One of the books I received for Christmas was one I’ve been wanting for several years, I’ll Take My Stand: The South and the Agrarian Tradition, a collection of essays by twelve Southerners, originally published in 1930. There’s so much good in here that I’m afraid I’m devouring it too rapidly to be able to taste it all, so I’ll have to reread - perhaps to the family. I think it would make a nice read-aloud in the winter evenings after Christmas is over. In the four essays I’ve read so far, several common themes keep reappearing, and today I’d like to share a bit of one of them - the idea of an aesthetic life, of living beautifully and graciously, which has nothing at all to do with material wealth.

We feed and clothe and exercise our bodies, for example, in order to be able to do something with our minds.
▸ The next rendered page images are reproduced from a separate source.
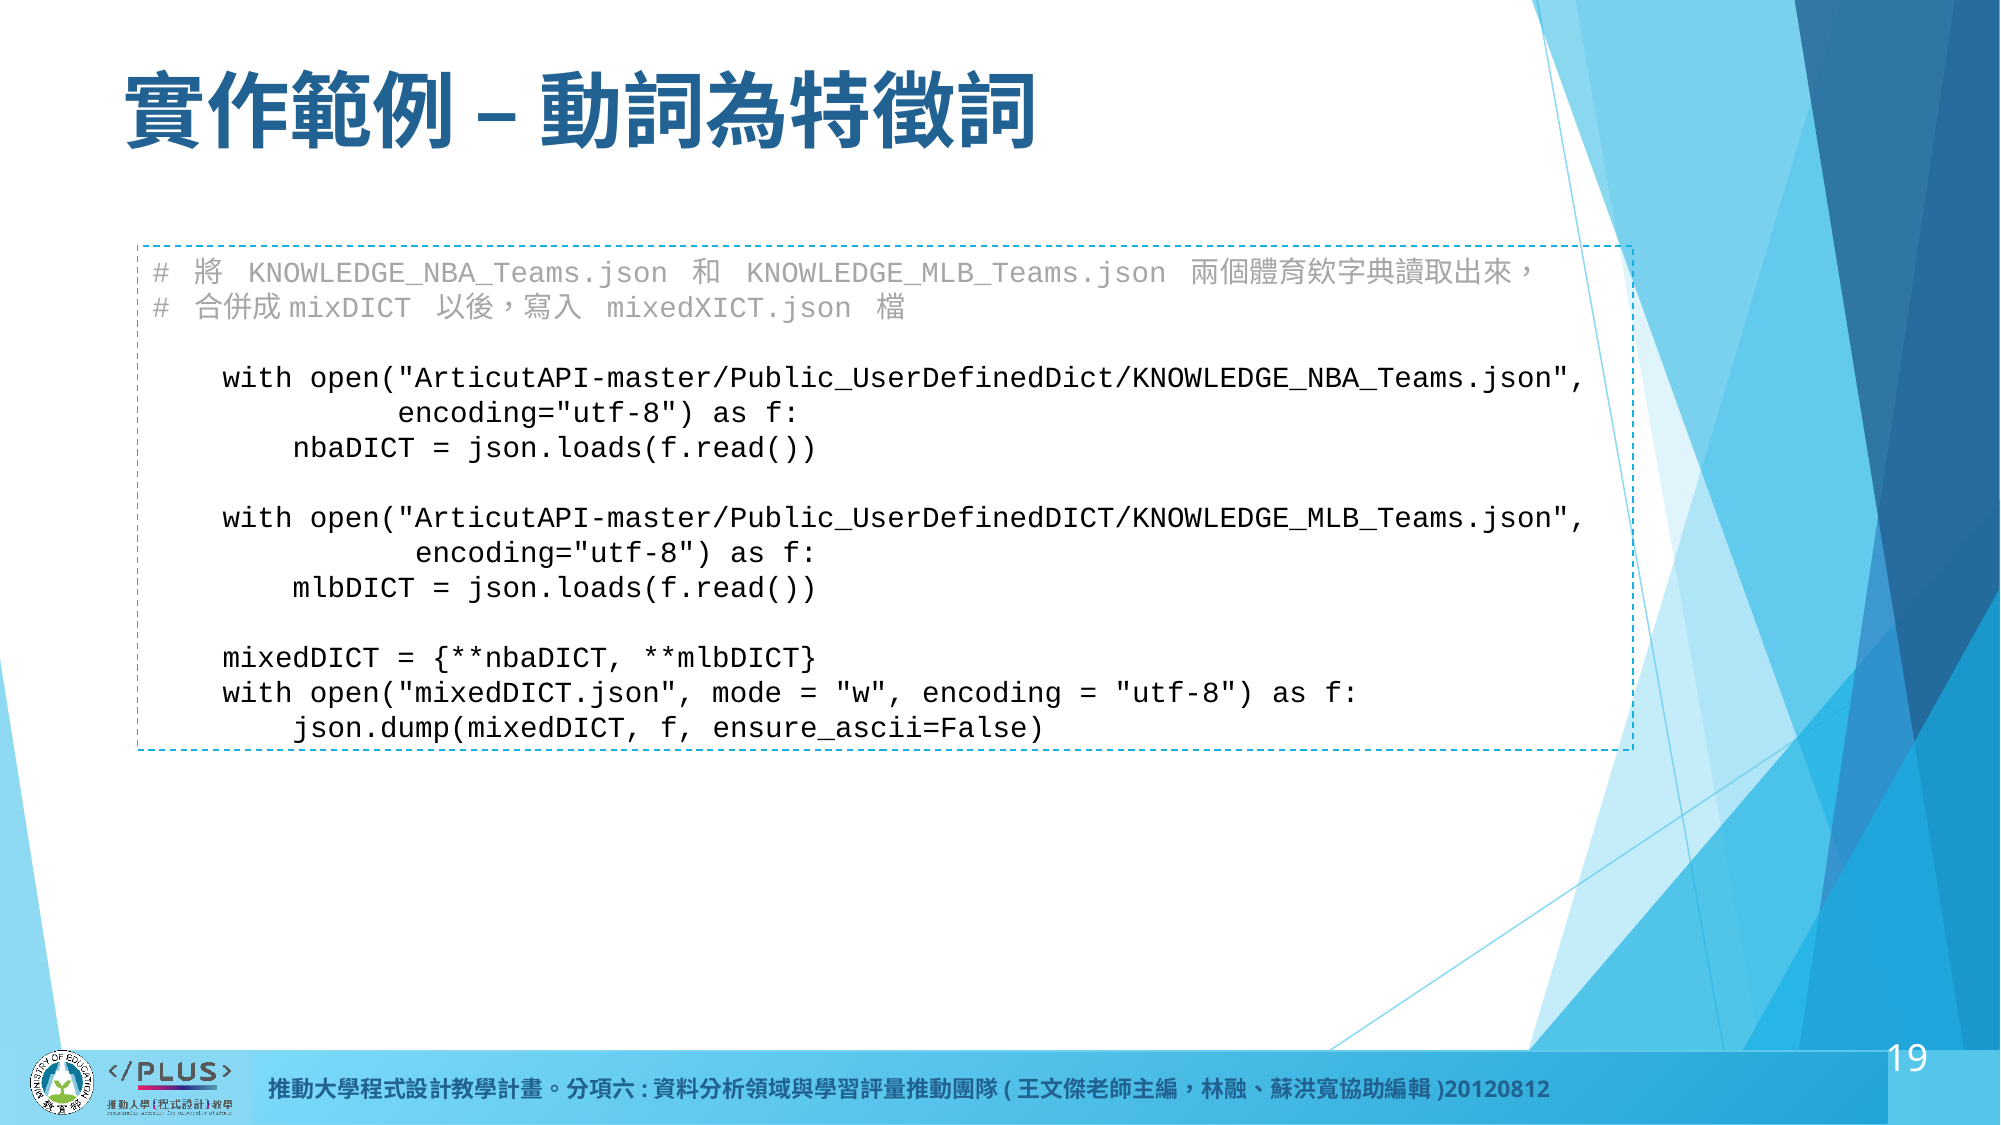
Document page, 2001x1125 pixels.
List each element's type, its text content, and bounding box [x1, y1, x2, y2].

title 實作範例 – 動詞為特徵詞 [107, 50, 1519, 175]
text_box # 將 KNOWLEDGE_NBA_Teams.json 和 KNOWLEDGE_MLB_Teams.json 兩個體育欸字典讀取出來， # 合併成mixDICT 以後，寫入 mixedXICT.json 檔 with open("ArticutAPI-master/Public_UserDefinedDict/KNOWLEDGE_NBA_Teams.json", encoding="utf-8") as f: nbaDICT = json.loads(f.read()) with open("ArticutAPI-master/Public_UserDefinedDICT/KNOWLEDGE_MLB_Teams.json", encoding="utf-8") as f: mlbDICT = json.loads(f.read()) mixedDICT = {**nbaDICT, **mlbDICT} with open("mixedDICT.json", mode = "w", encoding = "utf-8") as f: json.dump(mixedDICT, f, ensure_ascii=False) [137, 245, 1634, 751]
picture [107, 1061, 232, 1115]
slide_number 19 [1831, 1029, 1944, 1090]
picture [30, 1050, 94, 1115]
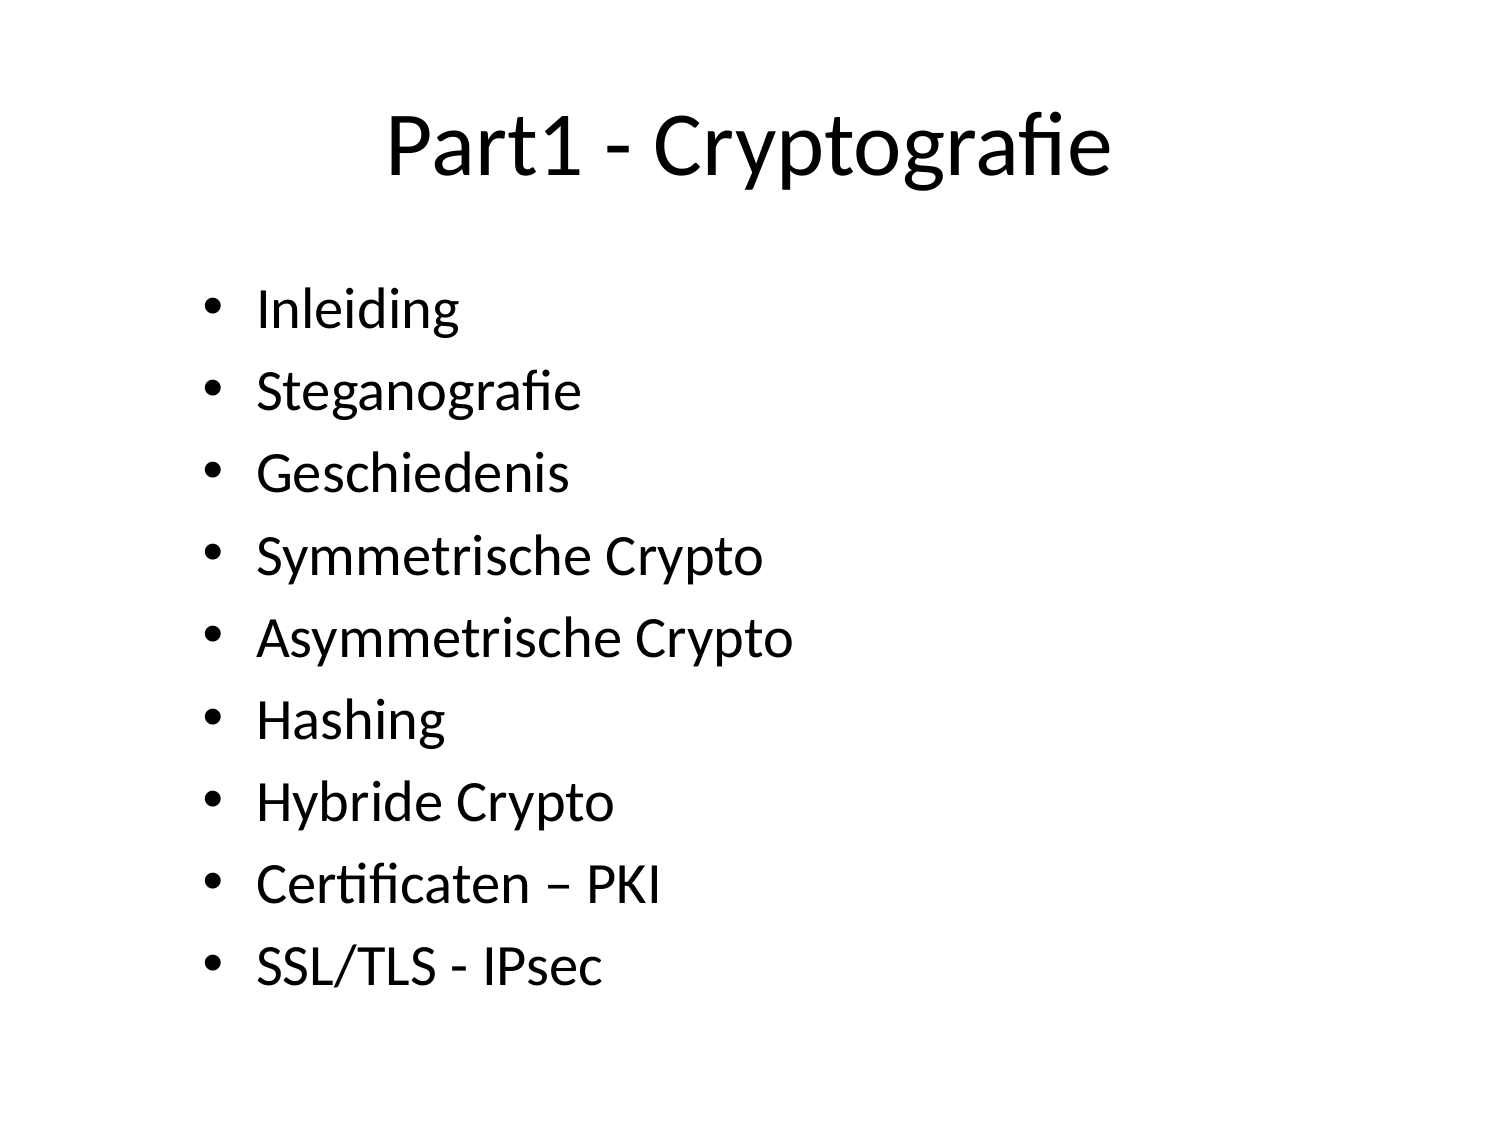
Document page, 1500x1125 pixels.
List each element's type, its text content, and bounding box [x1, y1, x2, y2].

list Inleiding Steganografie Geschiedenis Symmetrische Crypto Asymmetrische Crypto Hashing Hybride Crypto Certificaten – PKI SSL/TLS - IPsec [187, 262, 1425, 1005]
title Part1 - Cryptografie [75, 45, 1425, 233]
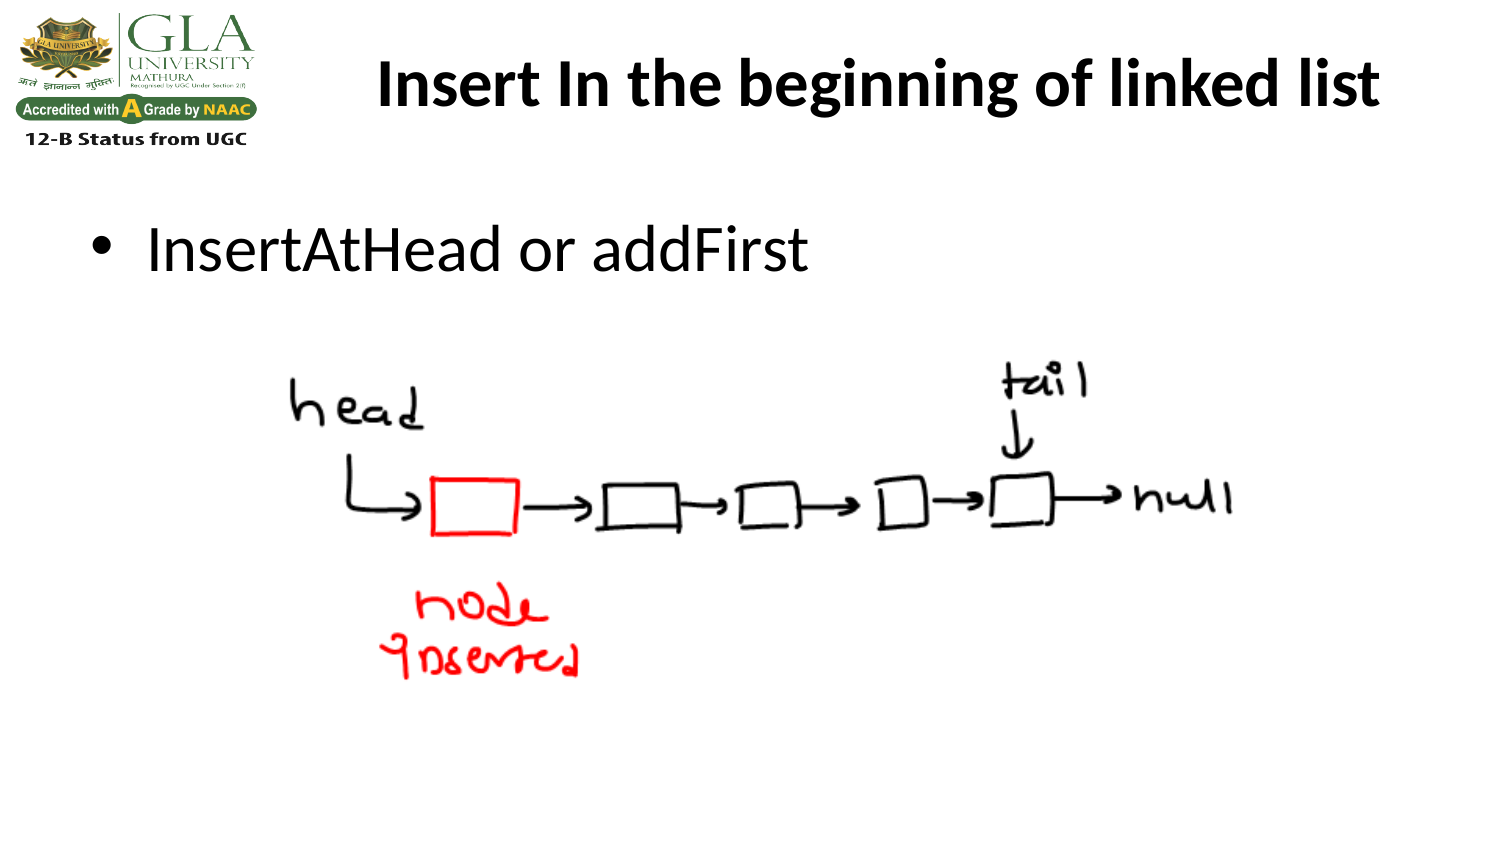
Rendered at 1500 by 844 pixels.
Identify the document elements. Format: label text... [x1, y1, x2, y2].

picture [241, 310, 1258, 698]
text_box Insert In the beginning of linked list [212, 8, 1500, 150]
text_box InsertAtHead or addFirst [74, 196, 1425, 310]
picture [9, 8, 212, 150]
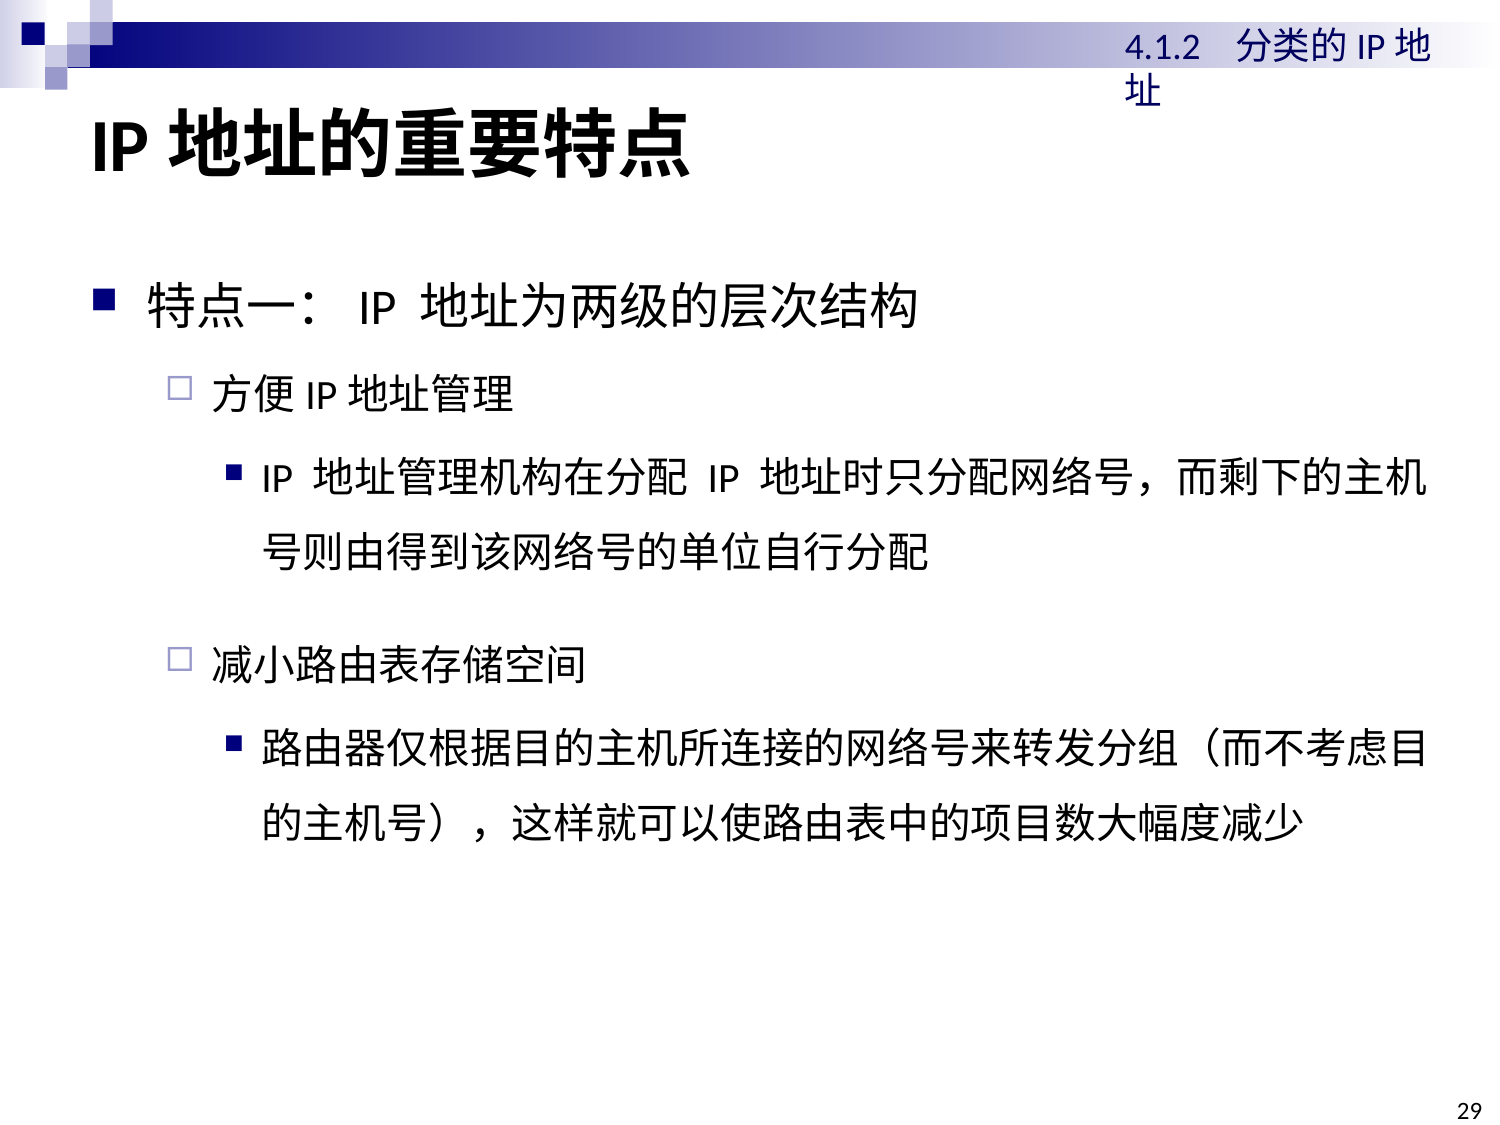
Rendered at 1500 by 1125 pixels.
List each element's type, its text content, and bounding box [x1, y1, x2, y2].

list 特点一：IP 地址为两级的层次结构 方便IP地址管理 IP 地址管理机构在分配 IP 地址时只分配网络号，而剩下的主机号则由得到该网络号的单位自行分配 减小路由表存储空间 路由器仅根据目的主机所连接的网络号来转发分组（而不考虑目的主机号），这样就可以使路由表中的项目数大幅度减少 [75, 237, 1483, 982]
title IP地址的重要特点 [75, 75, 1425, 209]
slide_number 29 [1448, 1100, 1483, 1125]
text_box 4.1.2 分类的IP地址 [1109, 14, 1483, 120]
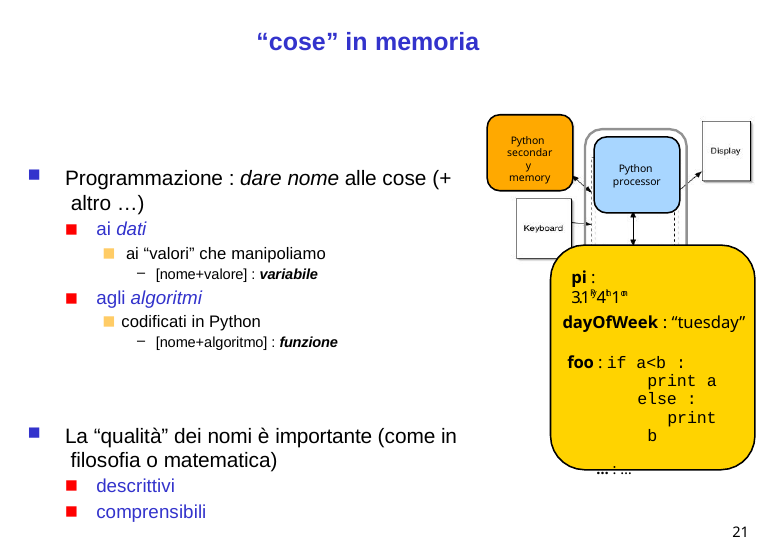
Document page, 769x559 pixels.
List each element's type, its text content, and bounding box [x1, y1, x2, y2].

We employ our minds in order to achieve character…. We achieve character, personality, gentlemanliness in order to make our lives an art and to bring our souls into relation with the whole scheme of things, which is the divine nature.
(John Gould Fletcher, “Education, Past and Present,” pp. 119-120

The arts of the [antebellum South], such as they were, were not immensely passionate, creative, or romantic; they were the eighteenth-century social arts of dress, conversation, manners, the table, the hunt, politics, oratory, the pulpit. These were arts of living and not arts of escape; they were also community arts, in which every class of society could participate after its kind. The South took life easy, which is itself a tolerably comprehensive art.
(John Crowe Ransom, “Reconstructed but Unregenerate,” p. 12)

The art gallery or art museum theory of art to which philanthropists and promoters would persuade us views art as a luxury quite beyond the reach of ordinary people. Its attempt to glorify the arts by setting them aside in specially consecrated shrines can hardly supply more than a superficial gilding to a national culture, if the private direction of that culture is ugly and materialistic…. The truly artistic life is surely that in which the aesthetic experience is not curtained off, but mixed up with all sorts of instruments and occupations pertaining to the round of daily life. It ranges all the way from pots and pans, chairs and rugs, clothing and houses, up to dramas publicly performed and government buildings.
(Donald Davidson, “A Mirror for Artists,” pp. 39-40)

[O]nly in an agrarian society does there remain much hope of a balanced life, where the arts are not luxuries to be purchased but belong as a matter of course in the routine of his living.